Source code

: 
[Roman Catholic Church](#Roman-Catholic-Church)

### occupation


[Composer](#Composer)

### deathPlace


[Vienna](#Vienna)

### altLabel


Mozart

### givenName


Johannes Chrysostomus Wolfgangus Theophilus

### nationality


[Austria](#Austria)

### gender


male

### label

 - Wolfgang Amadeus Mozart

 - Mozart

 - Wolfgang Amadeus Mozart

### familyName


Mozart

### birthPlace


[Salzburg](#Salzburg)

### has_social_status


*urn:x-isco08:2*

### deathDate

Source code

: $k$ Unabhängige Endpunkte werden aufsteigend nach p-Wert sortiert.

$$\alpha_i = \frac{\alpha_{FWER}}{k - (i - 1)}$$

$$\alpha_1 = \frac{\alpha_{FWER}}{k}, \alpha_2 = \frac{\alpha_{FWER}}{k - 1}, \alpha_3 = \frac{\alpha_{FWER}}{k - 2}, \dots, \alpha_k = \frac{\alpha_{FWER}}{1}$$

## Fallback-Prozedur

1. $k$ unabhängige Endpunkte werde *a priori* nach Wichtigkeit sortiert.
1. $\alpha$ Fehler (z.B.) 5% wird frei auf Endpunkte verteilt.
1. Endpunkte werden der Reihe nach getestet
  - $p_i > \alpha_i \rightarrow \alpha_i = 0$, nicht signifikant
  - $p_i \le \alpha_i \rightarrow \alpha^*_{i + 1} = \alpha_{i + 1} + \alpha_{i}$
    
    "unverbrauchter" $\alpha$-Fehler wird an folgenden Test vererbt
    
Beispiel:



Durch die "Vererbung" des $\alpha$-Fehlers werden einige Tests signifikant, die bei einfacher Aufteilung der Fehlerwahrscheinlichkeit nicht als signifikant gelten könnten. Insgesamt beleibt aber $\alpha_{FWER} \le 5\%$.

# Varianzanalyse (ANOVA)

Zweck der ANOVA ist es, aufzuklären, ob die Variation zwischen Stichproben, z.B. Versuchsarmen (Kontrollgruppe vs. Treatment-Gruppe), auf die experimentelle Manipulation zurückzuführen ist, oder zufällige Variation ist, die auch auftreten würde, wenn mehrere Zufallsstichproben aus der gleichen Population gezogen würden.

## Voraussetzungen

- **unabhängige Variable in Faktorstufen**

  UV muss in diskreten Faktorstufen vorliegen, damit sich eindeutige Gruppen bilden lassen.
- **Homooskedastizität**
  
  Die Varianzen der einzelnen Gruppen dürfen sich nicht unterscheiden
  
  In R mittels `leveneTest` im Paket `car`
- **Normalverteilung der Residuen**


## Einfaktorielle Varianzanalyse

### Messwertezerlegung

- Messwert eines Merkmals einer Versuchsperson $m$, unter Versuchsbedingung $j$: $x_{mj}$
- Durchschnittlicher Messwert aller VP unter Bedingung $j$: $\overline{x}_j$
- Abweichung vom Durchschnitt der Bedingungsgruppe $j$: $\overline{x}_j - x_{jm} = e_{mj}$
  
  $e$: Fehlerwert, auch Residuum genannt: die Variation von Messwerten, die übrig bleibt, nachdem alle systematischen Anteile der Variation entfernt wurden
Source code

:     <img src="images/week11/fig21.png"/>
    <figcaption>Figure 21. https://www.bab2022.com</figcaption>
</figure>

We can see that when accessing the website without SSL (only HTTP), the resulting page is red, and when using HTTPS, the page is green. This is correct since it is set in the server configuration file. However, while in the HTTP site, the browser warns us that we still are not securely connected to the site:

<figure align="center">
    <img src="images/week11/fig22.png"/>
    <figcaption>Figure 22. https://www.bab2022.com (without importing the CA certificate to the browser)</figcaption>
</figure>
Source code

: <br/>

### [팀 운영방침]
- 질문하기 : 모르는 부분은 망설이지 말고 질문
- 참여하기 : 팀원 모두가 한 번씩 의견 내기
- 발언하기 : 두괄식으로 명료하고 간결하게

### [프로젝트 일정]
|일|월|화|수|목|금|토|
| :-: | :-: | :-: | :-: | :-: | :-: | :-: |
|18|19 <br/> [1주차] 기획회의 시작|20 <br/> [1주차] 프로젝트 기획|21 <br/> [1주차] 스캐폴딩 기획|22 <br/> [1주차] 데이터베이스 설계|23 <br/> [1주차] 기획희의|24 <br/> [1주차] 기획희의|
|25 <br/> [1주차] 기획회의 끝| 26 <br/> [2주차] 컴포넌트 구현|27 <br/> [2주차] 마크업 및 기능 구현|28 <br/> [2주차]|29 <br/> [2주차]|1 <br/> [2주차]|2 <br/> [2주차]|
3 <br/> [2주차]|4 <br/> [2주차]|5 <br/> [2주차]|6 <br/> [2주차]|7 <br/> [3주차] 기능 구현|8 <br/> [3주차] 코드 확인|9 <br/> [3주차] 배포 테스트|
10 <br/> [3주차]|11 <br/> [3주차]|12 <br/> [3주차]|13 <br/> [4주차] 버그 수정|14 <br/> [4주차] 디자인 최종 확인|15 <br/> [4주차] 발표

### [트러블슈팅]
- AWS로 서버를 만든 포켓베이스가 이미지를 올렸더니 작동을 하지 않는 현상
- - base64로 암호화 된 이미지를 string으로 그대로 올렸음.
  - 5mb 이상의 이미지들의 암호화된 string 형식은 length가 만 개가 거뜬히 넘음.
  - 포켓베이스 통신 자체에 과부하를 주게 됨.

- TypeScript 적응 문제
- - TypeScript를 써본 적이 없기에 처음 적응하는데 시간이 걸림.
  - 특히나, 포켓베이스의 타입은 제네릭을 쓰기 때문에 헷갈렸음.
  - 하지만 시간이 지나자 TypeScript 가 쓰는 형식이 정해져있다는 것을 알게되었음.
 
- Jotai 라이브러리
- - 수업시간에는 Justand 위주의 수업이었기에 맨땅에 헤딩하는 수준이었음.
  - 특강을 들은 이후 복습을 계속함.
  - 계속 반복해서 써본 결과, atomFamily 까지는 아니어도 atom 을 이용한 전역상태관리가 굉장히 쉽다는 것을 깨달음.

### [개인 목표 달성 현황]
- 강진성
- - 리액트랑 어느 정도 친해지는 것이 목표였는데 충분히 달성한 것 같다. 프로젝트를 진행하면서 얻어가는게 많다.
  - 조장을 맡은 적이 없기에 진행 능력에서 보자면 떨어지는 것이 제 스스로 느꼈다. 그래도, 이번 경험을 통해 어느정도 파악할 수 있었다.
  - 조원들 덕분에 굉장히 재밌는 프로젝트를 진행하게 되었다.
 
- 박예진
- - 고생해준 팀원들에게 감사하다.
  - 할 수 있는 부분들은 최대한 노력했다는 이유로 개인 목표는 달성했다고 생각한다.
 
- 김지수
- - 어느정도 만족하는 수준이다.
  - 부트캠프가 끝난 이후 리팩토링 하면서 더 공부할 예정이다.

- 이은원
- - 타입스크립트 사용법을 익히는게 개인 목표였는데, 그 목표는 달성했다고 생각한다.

******************************

Exactly as they appear above, transcribe the records in full.

Source code

: 
[Roman Catholic Church](#Roman-Catholic-Church)

### occupation


[Composer](#Composer)

### deathPlace


[Vienna](#Vienna)

### altLabel


Mozart

### givenName


Johannes Chrysostomus Wolfgangus Theophilus

### nationality


[Austria](#Austria)

### gender


male

### label

 - Wolfgang Amadeus Mozart

 - Mozart

 - Wolfgang Amadeus Mozart

### familyName


Mozart

### birthPlace


[Salzburg](#Salzburg)

### has_social_status


*urn:x-isco08:2*

### deathDate

Source code

: $k$ Unabhängige Endpunkte werden aufsteigend nach p-Wert sortiert.

$$\alpha_i = \frac{\alpha_{FWER}}{k - (i - 1)}$$

$$\alpha_1 = \frac{\alpha_{FWER}}{k}, \alpha_2 = \frac{\alpha_{FWER}}{k - 1}, \alpha_3 = \frac{\alpha_{FWER}}{k - 2}, \dots, \alpha_k = \frac{\alpha_{FWER}}{1}$$

## Fallback-Prozedur

1. $k$ unabhängige Endpunkte werde *a priori* nach Wichtigkeit sortiert.
1. $\alpha$ Fehler (z.B.) 5% wird frei auf Endpunkte verteilt.
1. Endpunkte werden der Reihe nach getestet
  - $p_i > \alpha_i \rightarrow \alpha_i = 0$, nicht signifikant
  - $p_i \le \alpha_i \rightarrow \alpha^*_{i + 1} = \alpha_{i + 1} + \alpha_{i}$
    
    "unverbrauchter" $\alpha$-Fehler wird an folgenden Test vererbt
    
Beispiel:



Durch die "Vererbung" des $\alpha$-Fehlers werden einige Tests signifikant, die bei einfacher Aufteilung der Fehlerwahrscheinlichkeit nicht als signifikant gelten könnten. Insgesamt beleibt aber $\alpha_{FWER} \le 5\%$.

# Varianzanalyse (ANOVA)

Zweck der ANOVA ist es, aufzuklären, ob die Variation zwischen Stichproben, z.B. Versuchsarmen (Kontrollgruppe vs. Treatment-Gruppe), auf die experimentelle Manipulation zurückzuführen ist, oder zufällige Variation ist, die auch auftreten würde, wenn mehrere Zufallsstichproben aus der gleichen Population gezogen würden.

## Voraussetzungen

- **unabhängige Variable in Faktorstufen**

  UV muss in diskreten Faktorstufen vorliegen, damit sich eindeutige Gruppen bilden lassen.
- **Homooskedastizität**
  
  Die Varianzen der einzelnen Gruppen dürfen sich nicht unterscheiden
  
  In R mittels `leveneTest` im Paket `car`
- **Normalverteilung der Residuen**


## Einfaktorielle Varianzanalyse

### Messwertezerlegung

- Messwert eines Merkmals einer Versuchsperson $m$, unter Versuchsbedingung $j$: $x_{mj}$
- Durchschnittlicher Messwert aller VP unter Bedingung $j$: $\overline{x}_j$
- Abweichung vom Durchschnitt der Bedingungsgruppe $j$: $\overline{x}_j - x_{jm} = e_{mj}$
  
  $e$: Fehlerwert, auch Residuum genannt: die Variation von Messwerten, die übrig bleibt, nachdem alle systematischen Anteile der Variation entfernt wurden
Source code

:     <img src="images/week11/fig21.png"/>
    <figcaption>Figure 21. https://www.bab2022.com</figcaption>
</figure>

We can see that when accessing the website without SSL (only HTTP), the resulting page is red, and when using HTTPS, the page is green. This is correct since it is set in the server configuration file. However, while in the HTTP site, the browser warns us that we still are not securely connected to the site:

<figure align="center">
    <img src="images/week11/fig22.png"/>
    <figcaption>Figure 22. https://www.bab2022.com (without importing the CA certificate to the browser)</figcaption>
</figure>
Source code

: <br/>

### [팀 운영방침]
- 질문하기 : 모르는 부분은 망설이지 말고 질문
- 참여하기 : 팀원 모두가 한 번씩 의견 내기
- 발언하기 : 두괄식으로 명료하고 간결하게

### [프로젝트 일정]
|일|월|화|수|목|금|토|
| :-: | :-: | :-: | :-: | :-: | :-: | :-: |
|18|19 <br/> [1주차] 기획회의 시작|20 <br/> [1주차] 프로젝트 기획|21 <br/> [1주차] 스캐폴딩 기획|22 <br/> [1주차] 데이터베이스 설계|23 <br/> [1주차] 기획희의|24 <br/> [1주차] 기획희의|
|25 <br/> [1주차] 기획회의 끝| 26 <br/> [2주차] 컴포넌트 구현|27 <br/> [2주차] 마크업 및 기능 구현|28 <br/> [2주차]|29 <br/> [2주차]|1 <br/> [2주차]|2 <br/> [2주차]|
3 <br/> [2주차]|4 <br/> [2주차]|5 <br/> [2주차]|6 <br/> [2주차]|7 <br/> [3주차] 기능 구현|8 <br/> [3주차] 코드 확인|9 <br/> [3주차] 배포 테스트|
10 <br/> [3주차]|11 <br/> [3주차]|12 <br/> [3주차]|13 <br/> [4주차] 버그 수정|14 <br/> [4주차] 디자인 최종 확인|15 <br/> [4주차] 발표

### [트러블슈팅]
- AWS로 서버를 만든 포켓베이스가 이미지를 올렸더니 작동을 하지 않는 현상
- - base64로 암호화 된 이미지를 string으로 그대로 올렸음.
  - 5mb 이상의 이미지들의 암호화된 string 형식은 length가 만 개가 거뜬히 넘음.
  - 포켓베이스 통신 자체에 과부하를 주게 됨.

- TypeScript 적응 문제
- - TypeScript를 써본 적이 없기에 처음 적응하는데 시간이 걸림.
  - 특히나, 포켓베이스의 타입은 제네릭을 쓰기 때문에 헷갈렸음.
  - 하지만 시간이 지나자 TypeScript 가 쓰는 형식이 정해져있다는 것을 알게되었음.
 
- Jotai 라이브러리
- - 수업시간에는 Justand 위주의 수업이었기에 맨땅에 헤딩하는 수준이었음.
  - 특강을 들은 이후 복습을 계속함.
  - 계속 반복해서 써본 결과, atomFamily 까지는 아니어도 atom 을 이용한 전역상태관리가 굉장히 쉽다는 것을 깨달음.

### [개인 목표 달성 현황]
- 강진성
- - 리액트랑 어느 정도 친해지는 것이 목표였는데 충분히 달성한 것 같다. 프로젝트를 진행하면서 얻어가는게 많다.
  - 조장을 맡은 적이 없기에 진행 능력에서 보자면 떨어지는 것이 제 스스로 느꼈다. 그래도, 이번 경험을 통해 어느정도 파악할 수 있었다.
  - 조원들 덕분에 굉장히 재밌는 프로젝트를 진행하게 되었다.
 
- 박예진
- - 고생해준 팀원들에게 감사하다.
  - 할 수 있는 부분들은 최대한 노력했다는 이유로 개인 목표는 달성했다고 생각한다.
 
- 김지수
- - 어느정도 만족하는 수준이다.
  - 부트캠프가 끝난 이후 리팩토링 하면서 더 공부할 예정이다.

- 이은원
- - 타입스크립트 사용법을 익히는게 개인 목표였는데, 그 목표는 달성했다고 생각한다.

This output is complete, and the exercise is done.